De même, le regard de l’écrivain Jay Caspain Kang sur la réponse à la pandémie de la région de la baie en janvier 2021 a montré à quel point les bas salaires dans les maisons de soins infirmiers – en particulier pour les infirmières auxiliaires certifiées, qui en Californie gagnent en moyenne 30 000 $ par an – ont accéléré la propagation du virus. Les travailleurs incapables de se débrouiller avec le salaire offert dans un foyer occupent un deuxième et un troisième emploi dans d’autres foyers. À leur insu, des travailleurs contagieux sont devenus des vecteurs de la COVID-19. Le manque de personnel était également un élément clé de l’histoire : dans une maison qui n’emploie pas suffisamment de personnes, les infirmières asymptomatiques mais positives au COVID seront contraintes de continuer à travailler. De plus, une maison sans personnel adéquat n’offrira pas les soins requis pendant une pandémie, ce qui entraînera de pires résultats une fois que les résidents auront attrapé la maladie.
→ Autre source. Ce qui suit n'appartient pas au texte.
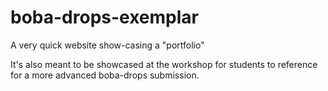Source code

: # boba-drops-exemplar

A very quick website show-casing a "portfolio"

It's also meant to be showcased at the workshop for students to reference for a more advanced boba-drops submission.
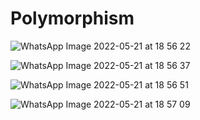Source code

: # Polymorphism

![WhatsApp Image 2022-05-21 at 18 56 22](https://user-images.githubusercontent.com/101534203/169651207-02f98638-3d48-4aac-9815-ebd8fc1b7983.jpeg)

![WhatsApp Image 2022-05-21 at 18 56 37](https://user-images.githubusercontent.com/101534203/169651213-bd8360fb-dc90-489b-ac78-e59acfa91093.jpeg)

![WhatsApp Image 2022-05-21 at 18 56 51](https://user-images.githubusercontent.com/101534203/169651216-e1577269-5422-4a15-95d1-f328fbef27ad.jpeg)

![WhatsApp Image 2022-05-21 at 18 57 09](https://user-images.githubusercontent.com/101534203/169651218-47c8ee54-d5c5-4da7-8919-5967d2ad5d58.jpeg)
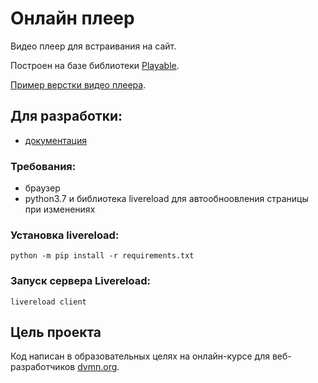 # Онлайн плеер
Видео плеер для встраивания на сайт.

Построен на базе библиотеки [Playable](https://wix.github.io/playable/).

[Пример верстки видео плеера](https://zed-chi.github.io/dvmn_player).





## Для разработки:
- [документация](https://github.com/devmanorg/video-player-jslib)

### Требования:
- браузер
- python3.7 и библиотека livereload для автообноовления страницы при изменениях

### Установка livereload:
`python -m pip install -r requirements.txt`


### Запуск сервера Livereload:
`livereload client`


## Цель проекта

Код написан в образовательных целях на онлайн-курсе для веб-разработчиков [dvmn.org](https://dvmn.org/).
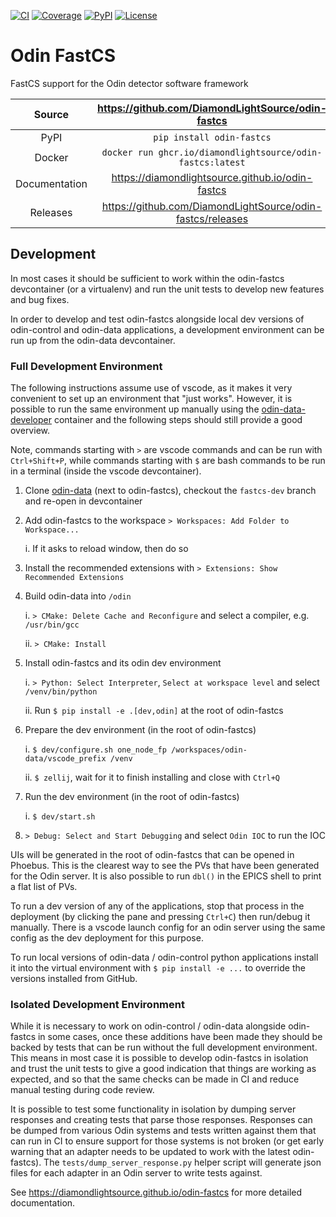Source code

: [![CI](https://github.com/DiamondLightSource/odin-fastcs/actions/workflows/ci.yml/badge.svg)](https://github.com/DiamondLightSource/odin-fastcs/actions/workflows/ci.yml)
[![Coverage](https://codecov.io/gh/DiamondLightSource/odin-fastcs/branch/main/graph/badge.svg)](https://codecov.io/gh/DiamondLightSource/odin-fastcs)
[![PyPI](https://img.shields.io/pypi/v/odin-fastcs.svg)](https://pypi.org/project/odin-fastcs)
[![License](https://img.shields.io/badge/License-Apache%202.0-blue.svg)](https://opensource.org/licenses/Apache-2.0)

# Odin FastCS
FastCS support for the Odin detector software framework

Source          | <https://github.com/DiamondLightSource/odin-fastcs>
:---:           | :---:
PyPI            | `pip install odin-fastcs`
Docker          | `docker run ghcr.io/diamondlightsource/odin-fastcs:latest`
Documentation   | <https://diamondlightsource.github.io/odin-fastcs>
Releases        | <https://github.com/DiamondLightSource/odin-fastcs/releases>

## Development

In most cases it should be sufficient to work within the odin-fastcs devcontainer (or a
virtualenv) and run the unit tests to develop new features and bug fixes.

In order to develop and test odin-fastcs alongside local dev versions of odin-control
and odin-data applications, a development environment can be run up from the odin-data
devcontainer.

### Full Development Environment

The following instructions assume use of vscode, as it makes it very convenient to set up
an environment that "just works". However, it is possible to run the same environment up
manually using the [odin-data-developer] container and the following steps should still
provide a good overview.

Note, commands starting with `>` are vscode commands and can be run with `Ctrl+Shift+P`,
while commands starting with `$` are bash commands to be run in a terminal (inside the
vscode devcontainer).

1. Clone [odin-data] (next to odin-fastcs), checkout the `fastcs-dev` branch and re-open
   in devcontainer
2. Add odin-fastcs to the workspace `> Workspaces: Add Folder to Workspace...`

    i. If it asks to reload window, then do so

3. Install the recommended extensions with `> Extensions: Show Recommended Extensions`
4. Build odin-data into `/odin`

    i. `> CMake: Delete Cache and Reconfigure` and select a compiler, e.g.
    `/usr/bin/gcc`

    ii. `> CMake: Install`

5. Install odin-fastcs and its odin dev environment

    i. `> Python: Select Interpreter`, `Select at workspace level` and select
    `/venv/bin/python`

    ii. Run `$ pip install -e .[dev,odin]` at the root of odin-fastcs

6. Prepare the dev environment (in the root of odin-fastcs)

    i. `$ dev/configure.sh one_node_fp /workspaces/odin-data/vscode_prefix /venv`

    ii. `$ zellij`, wait for it to finish installing and close with `Ctrl+Q`

7. Run the dev environment (in the root of odin-fastcs)

    i. `$ dev/start.sh`

8. `> Debug: Select and Start Debugging` and select `Odin IOC` to run the IOC

UIs will be generated in the root of odin-fastcs that can be opened in Phoebus. This is
the clearest way to see the PVs that have been generated for the Odin server. It is also
possible to run `dbl()` in the EPICS shell to print a flat list of PVs.

To run a dev version of any of the applications, stop that process in the deployment (by
clicking the pane and pressing `Ctrl+C`) then run/debug it manually. There is a vscode
launch config for an odin server using the same config as the dev deployment for this
purpose.

To run local versions of odin-data / odin-control python applications install it into
the virtual environment with `$ pip install -e ...` to override the versions installed
from GitHub.

### Isolated Development Environment

While it is necessary to work on odin-control / odin-data alongside odin-fastcs in some
cases, once these additions have been made they should be backed by tests that can be
run without the full development environment. This means in most case it is possible to
develop odin-fastcs in isolation and trust the unit tests to give a good indication
that things are working as expected, and so that the same checks can be made in CI and
reduce manual testing during code review.

It is possible to test some functionality in isolation by dumping server responses and
creating tests that parse those responses. Responses can be dumped from various Odin
systems and tests written against them that can run in CI to ensure support for those
systems is not broken (or get early warning that an adapter needs to be updated to work
with the latest odin-fastcs). The `tests/dump_server_response.py` helper script will
generate json files for each adapter in an Odin server to write tests against.

[odin-data]: https://github.com/odin-detector/odin-data
[odin-data-developer]: https://github.com/odin-detector/odin-data/pkgs/container/odin-data-developer

<!-- README only content. Anything below this line won't be included in index.md -->

See https://diamondlightsource.github.io/odin-fastcs for more detailed documentation.
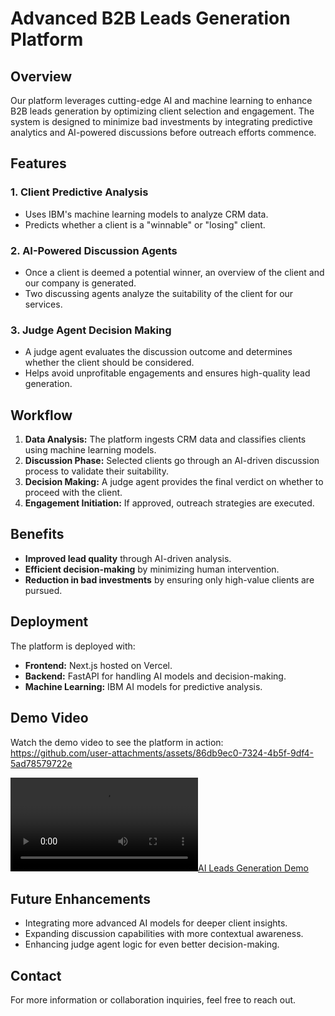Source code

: # Advanced B2B Leads Generation Platform

## Overview
Our platform leverages cutting-edge AI and machine learning to enhance B2B leads generation by optimizing client selection and engagement. The system is designed to minimize bad investments by integrating predictive analytics and AI-powered discussions before outreach efforts commence.

## Features

### 1. **Client Predictive Analysis**
- Uses IBM's machine learning models to analyze CRM data.
- Predicts whether a client is a "winnable" or "losing" client.

### 2. **AI-Powered Discussion Agents**
- Once a client is deemed a potential winner, an overview of the client and our company is generated.
- Two discussing agents analyze the suitability of the client for our services.

### 3. **Judge Agent Decision Making**
- A judge agent evaluates the discussion outcome and determines whether the client should be considered.
- Helps avoid unprofitable engagements and ensures high-quality lead generation.

## Workflow
1. **Data Analysis:** The platform ingests CRM data and classifies clients using machine learning models.
2. **Discussion Phase:** Selected clients go through an AI-driven discussion process to validate their suitability.
3. **Decision Making:** A judge agent provides the final verdict on whether to proceed with the client.
4. **Engagement Initiation:** If approved, outreach strategies are executed.

## Benefits
- **Improved lead quality** through AI-driven analysis.
- **Efficient decision-making** by minimizing human intervention.
- **Reduction in bad investments** by ensuring only high-value clients are pursued.

## Deployment
The platform is deployed with:
- **Frontend:** Next.js hosted on Vercel.
- **Backend:** FastAPI for handling AI models and decision-making.
- **Machine Learning:** IBM AI models for predictive analysis.


## Demo Video
Watch the demo video to see the platform in action:  
https://github.com/user-attachments/assets/86db9ec0-7324-4b5f-9df4-5ad78579722e




[![AI Leads Generation Demo](Documentation/AI-LeadsGen-Demo.mp4)](LeadGenerationExpert/Documentation/AI-LeadsGen-Demo.mp4)

## Future Enhancements
- Integrating more advanced AI models for deeper client insights.
- Expanding discussion capabilities with more contextual awareness.
- Enhancing judge agent logic for even better decision-making.

## Contact
For more information or collaboration inquiries, feel free to reach out.

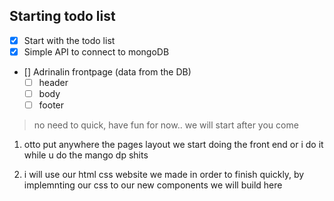 ## Starting todo list

- [x] Start with the todo list
- [x] Simple API to connect to mongoDB
- [] Adrinalin frontpage (data from the DB)
    - [ ] header
    - [ ] body
    - [ ] footer

> no need to quick, have fun for now.. we will start after you come

1) otto put anywhere the pages layout we start doing the front end
or i do it while u do the mango dp shits


2) i will use our html css website we made in order to finish quickly, by implemnting our css to our new components we will build here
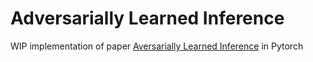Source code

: # Adversarially Learned Inference
WIP implementation of paper [Aversarially Learned Inference](https://arxiv.org/abs/1606.00704) in Pytorch
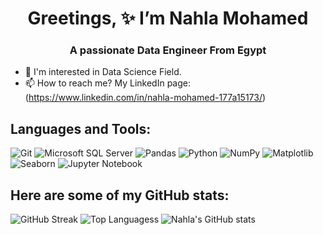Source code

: <h1 align="center"> Greetings, ✨ I’m Nahla Mohamed </h1>
<h3 align="center"> A passionate Data Engineer From Egypt </h3>

- 🔭 I'm interested in Data Science Field.
- 📫 How to reach me? My LinkedIn page: (https://www.linkedin.com/in/nahla-mohamed-177a15173/)


## Languages and Tools:
![Git](https://img.shields.io/badge/Git-F05032?style=for-the-badge&logo=git&logoColor=white)
![Microsoft SQL Server](https://img.shields.io/badge/Microsoft%20SQL%20Server-CC2927?style=for-the-badge&logo=microsoftsqlserver&logoColor=white)
![Pandas](https://img.shields.io/badge/Pandas-150458?style=for-the-badge&logo=pandas&logoColor=white)
![Python](https://img.shields.io/badge/Python-3776AB?style=for-the-badge&logo=python&logoColor=white)
![NumPy](https://img.shields.io/badge/NumPy-150458?style=for-the-badge&logo=pandas&logoColor=white)
![Matplotlib](https://img.shields.io/badge/Matplotlib-150458?style=for-the-badge&logo=pandas&logoColor=white)
![Seaborn](https://img.shields.io/badge/Seaborn-417BAF?style=for-the-badge)
![Jupyter Notebook](https://img.shields.io/badge/JupyterNotebook-F05032?style=for-the-badge&logo=git&logoColor=white)

## Here are some of my GitHub stats:
![GitHub Streak](https://github-readme-streak-stats.herokuapp.com/?user=nahlarmash&theme=dark)
![Top Languagess](https://github-readme-stats.vercel.app/api/top-langs?username=nahlarmash&show_icons=true&theme=dark&layout=compact)
![Nahla's GitHub stats](https://github-readme-stats.vercel.app/api?username=nahlarmash&show_icons=true&theme=dark)

<!---
nahlarmash/nahlarmash is a ✨ special ✨ repository because its `README.md` (this file) appears on your GitHub profile.
You can click the Preview link to take a look at your changes.
--->
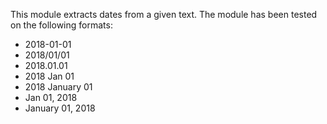This module extracts dates from a given text. The module has been tested on the following formats:

* 2018-01-01
* 2018/01/01
* 2018.01.01
* 2018 Jan 01
* 2018 January 01
* Jan 01, 2018
* January 01, 2018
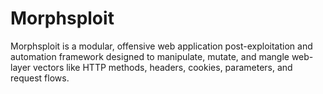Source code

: # Morphsploit
Morphsploit is a modular, offensive web application post-exploitation and automation framework designed to manipulate, mutate, and mangle web-layer vectors like HTTP methods, headers, cookies, parameters, and request flows.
Comme Kang l’écrit à propos d’une étude de 2020 sur la transmission du COVID-19 et les maisons de retraite, “Une maison de retraite qui ne comptait pas sur du personnel partagé pourrait réduire les infections de quarante-quatre pour cent.” Bien que les syndicats ne parviennent pas toujours à garantir des niveaux de dotation sûrs et un salaire décent pour les travailleurs, les travailleurs ont peu de chances de résoudre ces problèmes, en particulier dans les maisons de retraite à but lucratif, sans eux.

“Alors que les infections au COVID-19 continuent d’affecter les maisons de retraite, les établissements sans syndicat peuvent être particulièrement vulnérables aux mauvais résultats pour les patients et les travailleurs”, écrivent les auteurs de la nouvelle étude. La pandémie se poursuit et les maisons de soins infirmiers sont toujours des centres non seulement d’épidémies de COVID-19, mais aussi de décès, remplis comme ils le sont des personnes les plus vulnérables de la société. La syndicalisation de ces installations est une nécessité, et maintenant il ne fait aucun doute que tout employeur qui lutte contre de tels efforts donne la priorité aux profits et au contrôle de la vie non seulement des travailleurs, mais aussi des résidents.



La source: jacobinmag.com

Cette publication vous a-t-elle été utile ?

Cliquez sur une étoile pour la noter !

Note moyenne 0 / 5. Décompte des voix : 0

Aucun vote pour l'instant ! Soyez le premier à noter ce post.